== Source information ==

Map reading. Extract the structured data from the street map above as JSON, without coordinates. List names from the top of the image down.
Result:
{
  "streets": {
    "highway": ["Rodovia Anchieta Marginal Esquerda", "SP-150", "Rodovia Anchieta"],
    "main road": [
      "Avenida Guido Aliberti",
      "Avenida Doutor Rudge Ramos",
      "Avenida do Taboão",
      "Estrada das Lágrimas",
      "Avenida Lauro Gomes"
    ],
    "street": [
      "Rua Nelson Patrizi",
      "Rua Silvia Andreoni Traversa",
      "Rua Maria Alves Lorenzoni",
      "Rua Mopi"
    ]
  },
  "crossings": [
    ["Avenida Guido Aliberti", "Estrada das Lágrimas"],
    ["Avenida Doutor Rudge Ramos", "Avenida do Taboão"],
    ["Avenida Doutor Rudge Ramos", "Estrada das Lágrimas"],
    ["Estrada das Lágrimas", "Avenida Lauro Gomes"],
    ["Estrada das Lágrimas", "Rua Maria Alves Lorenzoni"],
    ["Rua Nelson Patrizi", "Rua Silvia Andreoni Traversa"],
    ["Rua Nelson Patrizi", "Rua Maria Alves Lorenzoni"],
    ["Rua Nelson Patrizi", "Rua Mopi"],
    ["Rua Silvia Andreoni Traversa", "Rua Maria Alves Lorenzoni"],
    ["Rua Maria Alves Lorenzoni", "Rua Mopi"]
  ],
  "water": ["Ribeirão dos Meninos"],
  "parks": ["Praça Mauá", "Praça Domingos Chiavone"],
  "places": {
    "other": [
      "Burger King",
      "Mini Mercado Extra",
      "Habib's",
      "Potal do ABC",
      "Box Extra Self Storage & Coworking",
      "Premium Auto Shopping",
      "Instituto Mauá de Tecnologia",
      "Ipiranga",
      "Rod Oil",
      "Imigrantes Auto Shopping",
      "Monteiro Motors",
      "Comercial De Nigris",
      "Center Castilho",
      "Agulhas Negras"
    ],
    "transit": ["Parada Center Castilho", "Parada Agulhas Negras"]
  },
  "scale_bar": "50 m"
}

===

Which lines of the entries above contain the word "Maria"? Copy each of them.

▶ **Solution for this exercise**
      "Rua Maria Alves Lorenzoni",
    ["Estrada das Lágrimas", "Rua Maria Alves Lorenzoni"],
    ["Rua Nelson Patrizi", "Rua Maria Alves Lorenzoni"],
    ["Rua Silvia Andreoni Traversa", "Rua Maria Alves Lorenzoni"],
    ["Rua Maria Alves Lorenzoni", "Rua Mopi"]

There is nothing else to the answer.